Thumbing through Phaidon Press’s most recent Vitamin publication, Vitamin 3D: New Perspectives on Sculpture and Installation, I was reminded of the work of Heather Rowe. I first encountered her work about a year ago on a visit to PS 1, on view was Between Spaces, a group exhibition featuring artists whose work extracts familiar objects from their typical functions and recontextualizes them in order to open up new possibilities and situations.
Heather Rowe: On Returning, 2007. Installation and detail views.

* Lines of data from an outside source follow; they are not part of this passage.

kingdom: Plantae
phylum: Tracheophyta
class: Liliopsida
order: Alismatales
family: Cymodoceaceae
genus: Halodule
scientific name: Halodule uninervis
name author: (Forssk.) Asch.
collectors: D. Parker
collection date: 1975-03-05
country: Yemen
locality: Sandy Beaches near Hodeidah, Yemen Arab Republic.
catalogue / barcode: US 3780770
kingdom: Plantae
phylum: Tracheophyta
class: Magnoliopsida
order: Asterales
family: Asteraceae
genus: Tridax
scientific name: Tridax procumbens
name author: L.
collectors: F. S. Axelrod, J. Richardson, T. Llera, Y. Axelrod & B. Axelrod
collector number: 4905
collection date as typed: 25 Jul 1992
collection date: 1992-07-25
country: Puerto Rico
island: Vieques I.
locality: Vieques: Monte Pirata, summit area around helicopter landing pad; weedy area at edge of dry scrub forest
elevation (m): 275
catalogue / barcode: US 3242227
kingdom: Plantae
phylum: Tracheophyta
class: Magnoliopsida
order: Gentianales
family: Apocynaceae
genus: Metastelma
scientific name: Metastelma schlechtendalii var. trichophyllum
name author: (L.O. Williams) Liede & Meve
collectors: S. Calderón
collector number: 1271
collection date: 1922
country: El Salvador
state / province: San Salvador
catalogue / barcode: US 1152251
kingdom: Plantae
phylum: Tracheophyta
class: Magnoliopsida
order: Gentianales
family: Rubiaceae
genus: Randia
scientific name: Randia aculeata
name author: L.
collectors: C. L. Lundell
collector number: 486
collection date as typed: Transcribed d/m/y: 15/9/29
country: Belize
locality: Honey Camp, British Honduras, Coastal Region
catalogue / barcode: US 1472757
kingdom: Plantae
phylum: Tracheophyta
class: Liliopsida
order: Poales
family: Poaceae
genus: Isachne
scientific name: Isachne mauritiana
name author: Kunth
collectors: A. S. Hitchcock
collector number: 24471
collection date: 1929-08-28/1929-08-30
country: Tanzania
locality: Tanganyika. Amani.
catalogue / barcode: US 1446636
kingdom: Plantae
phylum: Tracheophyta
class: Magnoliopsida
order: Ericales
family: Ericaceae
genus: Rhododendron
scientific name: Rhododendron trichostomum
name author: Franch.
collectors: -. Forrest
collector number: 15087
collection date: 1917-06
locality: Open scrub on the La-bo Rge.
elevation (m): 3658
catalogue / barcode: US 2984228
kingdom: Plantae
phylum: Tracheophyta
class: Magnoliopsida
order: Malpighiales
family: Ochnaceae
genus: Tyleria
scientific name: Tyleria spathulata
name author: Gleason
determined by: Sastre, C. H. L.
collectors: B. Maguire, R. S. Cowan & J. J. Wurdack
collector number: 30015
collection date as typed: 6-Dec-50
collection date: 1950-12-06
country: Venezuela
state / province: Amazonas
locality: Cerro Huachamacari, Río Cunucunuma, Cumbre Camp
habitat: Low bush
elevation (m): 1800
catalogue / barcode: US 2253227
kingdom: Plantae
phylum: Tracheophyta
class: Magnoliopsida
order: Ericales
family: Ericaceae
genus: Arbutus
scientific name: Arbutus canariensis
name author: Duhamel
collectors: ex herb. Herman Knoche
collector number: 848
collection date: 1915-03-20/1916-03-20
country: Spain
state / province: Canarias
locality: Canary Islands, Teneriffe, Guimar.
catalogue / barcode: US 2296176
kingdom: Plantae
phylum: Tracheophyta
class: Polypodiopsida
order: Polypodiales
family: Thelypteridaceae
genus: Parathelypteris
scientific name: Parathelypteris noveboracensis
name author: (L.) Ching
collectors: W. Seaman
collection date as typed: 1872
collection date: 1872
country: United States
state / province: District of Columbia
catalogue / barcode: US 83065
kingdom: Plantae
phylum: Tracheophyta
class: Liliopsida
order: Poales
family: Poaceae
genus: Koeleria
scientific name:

What draws me to Rowe’s work is her use of common construction materials to create a barebones domestic architecture. Within her minimal and open constructs a sense of interior and exterior is clearly defined both physically and psychologically. Shards of glass, worn wooden fixtures creep out of crevasses and behind wooden panels signaling this is not just any quotidian home space, but it is contains secrets, nostalgic at best and menacing at its worst. The structures become architectures of place memory.
The slicing and deconstruction of Rowe’s anonymous domestic spaces also gives nod to Gordon Matta-Clark’s splitting houses, leaving both interior and exteriors intact.
Heather Rowe: Something Crossed the Mind (embellished three times) 2008, Installation and detail views, 2008 Whitney Biennial.